Les hommes utilisaient le henné pour se teindre la barbe, extrait des feuilles du végétal qui contiennent un colorant brun-rouge, appelé acide hennotannique. Cette molécule réagit chimiquement avec la kératine du cheveu, garantissant alors une coloration profonde et durable. De l’indigo ajouté à cette préparation produisait un colorant brun-noir.

 

L'arbuste henné.

 

Poudre de henné, prête à être incorporée à une préparation.

 

Ces témoignages de l’Histoire démontrent donc que, depuis tout temps, les Hommes cherchent à exploiter les infinies ressources de la nature, au service de la beauté. Ils les mettent à contribution pour innover sans cesse.

  • La naissance d’une mode

Dès la fin du XIXème siècle, on observe des progrès spectaculaires dans le secteur de la chimie. La découverte d’une possible synthèse de molécules naturelles, et l’élargissement des molécules de synthèse procurent une palette de couleurs encore plus étendue que celle des couleurs naturelles.

Les colorations capillaires s’étendent ainsi à la société, et deviennent accessibles à tous, avec pour objectif esthétique de masquer les cheveux blancs.

En 1907, le chimiste français Eugène Schueller créé la première teinture capillaire, qu’il nomme « L’Auréale ».

Deux ans plus tard, il fonde la Société Française des Teintures Inoffensives, qui deviendra ensuite le groupe L’Oréal.

Campagnes de publicité pour le lancement des "Teintures inoffensives" de L'Oréal.

 

Publicité pour "Imédia", teinture composée de colorants organiques.

 

 

Au milieu des années 1920, les colorations par oxydation, qui mettent en jeu une décoloration puis une recoloration du cheveu, connaissent un essor remarquable.

La mode des colorations capillaires est née. Cette dernière acquiert progressivement une fonction esthétique, dans le but de changer l’apparence.

Actuellement, de nombreux changements sont opérés dans la composition des produits, notamment au niveau des additifs. Ainsi, si la découverte de nouvelles molécules colorantes fait l’objet de nombreuses recherches, la formulation de « recettes performantes » de coloration est d’autant plus importante.

Pour répondre aux exigences des consommateurs, les professionnels de la coloration sont donc contraints d’adapter leurs produits, en y apportant de nombreuses innovations.

  • Diverses contraintes qui impliquent une évolution continuelle des produits de coloration

Les produits de colorations capillaires doivent répondre à certains critères.

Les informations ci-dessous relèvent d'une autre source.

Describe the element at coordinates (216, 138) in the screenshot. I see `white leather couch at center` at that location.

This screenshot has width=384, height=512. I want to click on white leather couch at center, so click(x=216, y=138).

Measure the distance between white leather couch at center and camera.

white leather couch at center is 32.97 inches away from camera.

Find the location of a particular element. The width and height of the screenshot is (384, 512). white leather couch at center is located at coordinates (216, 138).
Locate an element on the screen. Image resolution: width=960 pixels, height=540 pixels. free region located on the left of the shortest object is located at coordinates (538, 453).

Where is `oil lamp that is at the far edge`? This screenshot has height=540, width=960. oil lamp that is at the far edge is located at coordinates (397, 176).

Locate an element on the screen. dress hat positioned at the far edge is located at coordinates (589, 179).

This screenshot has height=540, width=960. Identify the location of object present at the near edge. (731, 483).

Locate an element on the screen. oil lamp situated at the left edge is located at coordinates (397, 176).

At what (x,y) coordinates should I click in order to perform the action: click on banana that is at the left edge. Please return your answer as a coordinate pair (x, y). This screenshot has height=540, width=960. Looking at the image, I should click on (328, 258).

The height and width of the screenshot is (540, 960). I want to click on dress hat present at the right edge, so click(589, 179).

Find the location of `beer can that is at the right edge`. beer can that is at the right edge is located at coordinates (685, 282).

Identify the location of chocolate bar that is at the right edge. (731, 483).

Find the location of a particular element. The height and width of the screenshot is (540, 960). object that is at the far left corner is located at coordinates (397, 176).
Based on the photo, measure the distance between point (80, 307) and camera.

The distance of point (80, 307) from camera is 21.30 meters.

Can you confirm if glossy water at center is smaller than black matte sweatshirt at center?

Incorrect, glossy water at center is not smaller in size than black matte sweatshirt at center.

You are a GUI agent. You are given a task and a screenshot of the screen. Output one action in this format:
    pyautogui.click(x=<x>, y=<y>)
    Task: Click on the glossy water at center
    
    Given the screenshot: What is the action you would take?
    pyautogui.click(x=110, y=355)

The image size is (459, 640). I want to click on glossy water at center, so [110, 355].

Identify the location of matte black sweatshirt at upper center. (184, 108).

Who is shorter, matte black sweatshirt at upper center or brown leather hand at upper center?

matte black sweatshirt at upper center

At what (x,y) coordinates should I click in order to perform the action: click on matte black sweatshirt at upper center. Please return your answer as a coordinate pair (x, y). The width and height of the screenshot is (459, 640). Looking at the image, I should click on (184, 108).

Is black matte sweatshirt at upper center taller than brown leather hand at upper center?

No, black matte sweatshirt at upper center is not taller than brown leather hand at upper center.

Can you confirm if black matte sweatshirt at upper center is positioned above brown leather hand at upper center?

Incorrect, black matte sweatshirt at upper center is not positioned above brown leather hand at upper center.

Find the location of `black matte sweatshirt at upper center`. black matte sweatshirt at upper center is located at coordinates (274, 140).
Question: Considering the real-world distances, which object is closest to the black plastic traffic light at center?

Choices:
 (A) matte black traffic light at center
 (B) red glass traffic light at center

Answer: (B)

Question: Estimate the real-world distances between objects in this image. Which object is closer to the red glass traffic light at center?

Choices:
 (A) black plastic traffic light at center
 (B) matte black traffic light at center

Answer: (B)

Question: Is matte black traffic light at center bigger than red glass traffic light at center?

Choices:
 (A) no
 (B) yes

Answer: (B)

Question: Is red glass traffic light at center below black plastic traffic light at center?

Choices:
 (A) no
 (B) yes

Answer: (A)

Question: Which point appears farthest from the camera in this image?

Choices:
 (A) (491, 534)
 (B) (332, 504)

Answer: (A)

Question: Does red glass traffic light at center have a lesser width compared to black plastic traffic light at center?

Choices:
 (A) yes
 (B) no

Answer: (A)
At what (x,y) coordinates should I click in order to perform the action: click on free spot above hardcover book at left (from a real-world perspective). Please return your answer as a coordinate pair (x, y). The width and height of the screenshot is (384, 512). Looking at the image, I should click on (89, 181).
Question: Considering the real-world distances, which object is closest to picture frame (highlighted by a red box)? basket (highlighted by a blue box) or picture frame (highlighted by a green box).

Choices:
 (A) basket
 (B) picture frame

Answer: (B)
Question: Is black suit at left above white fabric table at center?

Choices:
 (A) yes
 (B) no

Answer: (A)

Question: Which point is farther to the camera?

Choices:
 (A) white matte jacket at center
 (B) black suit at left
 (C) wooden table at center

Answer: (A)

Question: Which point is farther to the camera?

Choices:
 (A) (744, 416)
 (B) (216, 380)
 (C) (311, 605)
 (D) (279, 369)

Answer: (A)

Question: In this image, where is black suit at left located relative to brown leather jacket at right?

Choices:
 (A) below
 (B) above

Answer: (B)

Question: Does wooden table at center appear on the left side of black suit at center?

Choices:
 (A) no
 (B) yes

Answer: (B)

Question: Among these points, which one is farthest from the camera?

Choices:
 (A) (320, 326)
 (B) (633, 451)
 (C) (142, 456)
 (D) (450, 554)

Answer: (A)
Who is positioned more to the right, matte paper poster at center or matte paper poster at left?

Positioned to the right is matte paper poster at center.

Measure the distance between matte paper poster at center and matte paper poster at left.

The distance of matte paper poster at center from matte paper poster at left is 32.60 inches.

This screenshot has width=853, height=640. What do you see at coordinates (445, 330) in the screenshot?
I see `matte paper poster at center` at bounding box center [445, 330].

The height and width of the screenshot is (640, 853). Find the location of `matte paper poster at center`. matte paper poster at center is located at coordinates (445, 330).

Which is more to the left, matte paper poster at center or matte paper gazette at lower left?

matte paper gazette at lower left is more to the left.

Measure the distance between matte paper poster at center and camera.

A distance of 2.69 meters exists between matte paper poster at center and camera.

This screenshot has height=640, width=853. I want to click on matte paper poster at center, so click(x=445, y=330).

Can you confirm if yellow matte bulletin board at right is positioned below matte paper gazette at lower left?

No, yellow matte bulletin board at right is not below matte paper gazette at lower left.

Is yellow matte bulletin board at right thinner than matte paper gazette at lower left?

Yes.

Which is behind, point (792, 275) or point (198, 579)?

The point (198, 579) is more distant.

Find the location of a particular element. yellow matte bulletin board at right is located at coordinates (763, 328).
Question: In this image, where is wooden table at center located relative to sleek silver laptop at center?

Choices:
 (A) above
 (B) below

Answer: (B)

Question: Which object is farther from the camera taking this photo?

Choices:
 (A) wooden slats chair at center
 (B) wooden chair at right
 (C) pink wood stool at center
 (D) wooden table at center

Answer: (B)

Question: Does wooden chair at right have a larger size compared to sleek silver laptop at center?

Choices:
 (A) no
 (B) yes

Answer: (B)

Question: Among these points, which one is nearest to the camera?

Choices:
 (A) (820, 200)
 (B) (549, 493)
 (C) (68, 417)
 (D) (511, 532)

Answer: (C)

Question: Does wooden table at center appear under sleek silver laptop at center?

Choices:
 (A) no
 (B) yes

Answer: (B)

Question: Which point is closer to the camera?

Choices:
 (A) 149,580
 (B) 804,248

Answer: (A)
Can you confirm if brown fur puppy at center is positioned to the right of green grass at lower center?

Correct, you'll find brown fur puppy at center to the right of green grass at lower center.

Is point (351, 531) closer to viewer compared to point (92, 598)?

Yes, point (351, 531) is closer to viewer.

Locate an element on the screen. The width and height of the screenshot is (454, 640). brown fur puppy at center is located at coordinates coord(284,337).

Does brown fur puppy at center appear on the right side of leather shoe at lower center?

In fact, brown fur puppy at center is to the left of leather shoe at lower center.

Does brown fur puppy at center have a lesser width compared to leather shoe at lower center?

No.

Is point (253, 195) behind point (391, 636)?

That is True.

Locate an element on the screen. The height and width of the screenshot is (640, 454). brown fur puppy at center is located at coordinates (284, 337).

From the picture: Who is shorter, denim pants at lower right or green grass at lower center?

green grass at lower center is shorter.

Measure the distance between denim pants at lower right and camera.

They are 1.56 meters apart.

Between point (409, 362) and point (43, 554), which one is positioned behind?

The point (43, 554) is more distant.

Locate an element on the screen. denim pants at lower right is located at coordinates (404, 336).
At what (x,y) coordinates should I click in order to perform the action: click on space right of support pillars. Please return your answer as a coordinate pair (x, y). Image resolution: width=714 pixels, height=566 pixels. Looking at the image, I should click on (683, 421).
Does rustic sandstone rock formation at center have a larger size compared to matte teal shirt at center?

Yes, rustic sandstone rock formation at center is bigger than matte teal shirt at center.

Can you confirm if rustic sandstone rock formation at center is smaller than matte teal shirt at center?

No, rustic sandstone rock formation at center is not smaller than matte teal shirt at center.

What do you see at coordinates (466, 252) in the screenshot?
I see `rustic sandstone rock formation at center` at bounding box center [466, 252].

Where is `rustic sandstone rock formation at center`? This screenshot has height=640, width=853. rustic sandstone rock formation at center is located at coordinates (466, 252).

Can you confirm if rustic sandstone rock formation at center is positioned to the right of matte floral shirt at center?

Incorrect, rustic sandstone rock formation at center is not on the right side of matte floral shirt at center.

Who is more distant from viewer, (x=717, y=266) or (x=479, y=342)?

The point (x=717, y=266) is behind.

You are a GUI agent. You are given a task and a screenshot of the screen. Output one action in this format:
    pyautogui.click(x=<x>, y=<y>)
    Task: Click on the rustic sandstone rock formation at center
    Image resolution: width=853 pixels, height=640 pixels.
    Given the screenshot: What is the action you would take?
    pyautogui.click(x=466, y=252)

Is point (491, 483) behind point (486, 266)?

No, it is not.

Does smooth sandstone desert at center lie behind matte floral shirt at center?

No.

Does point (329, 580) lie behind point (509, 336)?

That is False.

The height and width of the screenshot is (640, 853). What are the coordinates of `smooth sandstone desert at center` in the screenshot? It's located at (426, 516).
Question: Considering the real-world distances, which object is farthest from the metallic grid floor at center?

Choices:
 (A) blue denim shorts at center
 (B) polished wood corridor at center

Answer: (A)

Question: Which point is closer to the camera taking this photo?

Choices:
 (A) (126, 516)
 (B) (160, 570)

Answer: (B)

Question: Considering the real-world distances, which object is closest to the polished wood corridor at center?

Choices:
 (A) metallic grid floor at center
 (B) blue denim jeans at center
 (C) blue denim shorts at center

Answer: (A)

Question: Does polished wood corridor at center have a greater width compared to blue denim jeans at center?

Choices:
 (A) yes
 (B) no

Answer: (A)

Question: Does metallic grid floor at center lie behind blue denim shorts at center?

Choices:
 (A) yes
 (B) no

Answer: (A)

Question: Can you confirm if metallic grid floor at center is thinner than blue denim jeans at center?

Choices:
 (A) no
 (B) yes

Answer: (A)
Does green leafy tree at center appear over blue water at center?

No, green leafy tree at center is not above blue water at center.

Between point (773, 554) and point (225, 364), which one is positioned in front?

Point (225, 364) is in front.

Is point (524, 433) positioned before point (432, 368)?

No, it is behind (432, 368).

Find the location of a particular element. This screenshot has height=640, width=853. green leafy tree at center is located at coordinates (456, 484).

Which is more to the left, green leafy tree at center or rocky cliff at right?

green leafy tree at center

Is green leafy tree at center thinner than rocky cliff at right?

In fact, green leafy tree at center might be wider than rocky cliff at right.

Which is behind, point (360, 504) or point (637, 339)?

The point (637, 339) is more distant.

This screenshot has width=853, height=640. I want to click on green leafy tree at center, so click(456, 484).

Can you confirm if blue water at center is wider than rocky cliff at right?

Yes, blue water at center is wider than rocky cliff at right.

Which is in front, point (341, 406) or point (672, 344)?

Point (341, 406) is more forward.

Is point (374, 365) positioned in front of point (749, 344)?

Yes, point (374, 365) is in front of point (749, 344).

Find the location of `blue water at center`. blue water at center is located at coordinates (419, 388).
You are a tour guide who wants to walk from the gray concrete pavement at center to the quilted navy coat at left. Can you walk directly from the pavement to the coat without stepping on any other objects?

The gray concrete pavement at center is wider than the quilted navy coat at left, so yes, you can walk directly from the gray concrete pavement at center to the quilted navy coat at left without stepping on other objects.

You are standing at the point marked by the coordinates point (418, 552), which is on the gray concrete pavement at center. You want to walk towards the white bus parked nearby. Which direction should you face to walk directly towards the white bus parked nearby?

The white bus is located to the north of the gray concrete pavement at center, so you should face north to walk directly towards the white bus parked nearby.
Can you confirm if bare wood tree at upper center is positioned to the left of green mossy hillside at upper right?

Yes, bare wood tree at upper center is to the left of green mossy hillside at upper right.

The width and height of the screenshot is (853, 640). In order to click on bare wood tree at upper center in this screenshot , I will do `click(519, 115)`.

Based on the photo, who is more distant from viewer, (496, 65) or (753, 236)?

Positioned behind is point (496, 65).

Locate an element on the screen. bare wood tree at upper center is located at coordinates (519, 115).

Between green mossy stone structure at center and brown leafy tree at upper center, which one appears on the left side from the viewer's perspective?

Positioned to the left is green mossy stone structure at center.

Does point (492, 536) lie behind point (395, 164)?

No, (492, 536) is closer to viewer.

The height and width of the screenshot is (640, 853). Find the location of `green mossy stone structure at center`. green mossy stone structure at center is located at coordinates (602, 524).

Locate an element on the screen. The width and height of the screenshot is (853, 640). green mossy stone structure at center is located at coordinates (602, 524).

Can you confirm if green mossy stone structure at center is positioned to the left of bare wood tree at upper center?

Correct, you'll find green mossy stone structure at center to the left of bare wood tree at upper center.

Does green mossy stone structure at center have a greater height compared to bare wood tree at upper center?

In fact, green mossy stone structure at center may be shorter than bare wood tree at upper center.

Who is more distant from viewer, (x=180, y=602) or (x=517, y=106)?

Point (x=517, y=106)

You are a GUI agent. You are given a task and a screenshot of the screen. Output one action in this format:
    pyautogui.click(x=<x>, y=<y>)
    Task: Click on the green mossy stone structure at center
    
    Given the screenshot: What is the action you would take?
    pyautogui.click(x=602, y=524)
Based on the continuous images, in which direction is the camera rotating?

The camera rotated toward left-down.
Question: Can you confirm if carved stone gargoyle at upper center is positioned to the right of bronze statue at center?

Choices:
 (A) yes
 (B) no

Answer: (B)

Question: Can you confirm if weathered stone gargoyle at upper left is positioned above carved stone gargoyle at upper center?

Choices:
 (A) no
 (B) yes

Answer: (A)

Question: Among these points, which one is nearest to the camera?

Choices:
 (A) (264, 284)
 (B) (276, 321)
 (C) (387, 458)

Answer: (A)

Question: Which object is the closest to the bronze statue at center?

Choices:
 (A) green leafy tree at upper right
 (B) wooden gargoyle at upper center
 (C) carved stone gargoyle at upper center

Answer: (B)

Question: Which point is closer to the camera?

Parmi ces derniers, on retrouve différentes fonctions que les produits doivent impérativement remplir.

La fonction principale d’un produit de coloration est, comme son nom l’indique, de colorer les cheveux. La durée de la tenue de la couleur varie selon le type de coloration.

On dénombre ensuite plusieurs fonctions secondaires :

  • La coloration doit être homogène sur l’ensemble de la chevelure. Elle ne doit pas présenter de variation de la couleur.
  • La coloration ne doit pas se détériorer. Elle doit être durable, conserver son éclat et sa qualité de départ.
  • Le produit doit être respectueux du cheveu. Il doit également pouvoir être combiné avec d’autres traitements capillaires, tels que le gel ou la laque.
  • La coloration doit présenter une certaine résistance aux shampoings, différente elle aussi en fonction du type de coloration. La coloration temporaire doit pouvoir être complètement enlevée après quelques shampoings, alors que la coloration semi-permanente doit s’estomper progressivement au fil des rinçages. La coloration permanente, quant à elle, ne doit pas être affectée par les shampoings.

Différents types de colorations ont vu le jour pour permettre aux professionnels de s’adapter à la demande du marché, et ainsi cibler diverses attentes des consommateurs. On dénombre trois grandes familles de teintures capillaires : les colorations temporaires, semi-permanentes et permanentes. Leur composition, leur mode d’action et leur rendu ne sont ainsi pas les mêmes, de manière à proposer une gamme de produit la plus large possible.

  • De nombreuses innovations qui reflètent l'évolution de la demande


Plus récemment, les groupes Schwarzkopf et L'Oréal ont apporté de nouveaux changements à leurs produits.

Par exemple, en 2003, L'Oréal fait breveter sa coloration "Rubilane", dont la molécule qui constitue la base peut interagir avec différents coupleurs, chaque couplage diffusant une lumière monochromatique. Cette teinture capillaire procure donc un effet de couleur intense et lumineuse.

En 2009, l'entreprise américaine RBE-Colors (Renewable Botanical Enviro Colors) met sur le marché la première coloration sans PPD et à base d'ingrédient 100% naturels.

En 2012, L'Oréal lance "Inoa", coloration permanente révolutionnaire, sans ammoniaque et à base d'huile de fleurs. Le laboratoire a d'ailleurs fait breveter sa technique ODS (Oil Delivery System), grande innovation dans le domaine des colorations capillaires.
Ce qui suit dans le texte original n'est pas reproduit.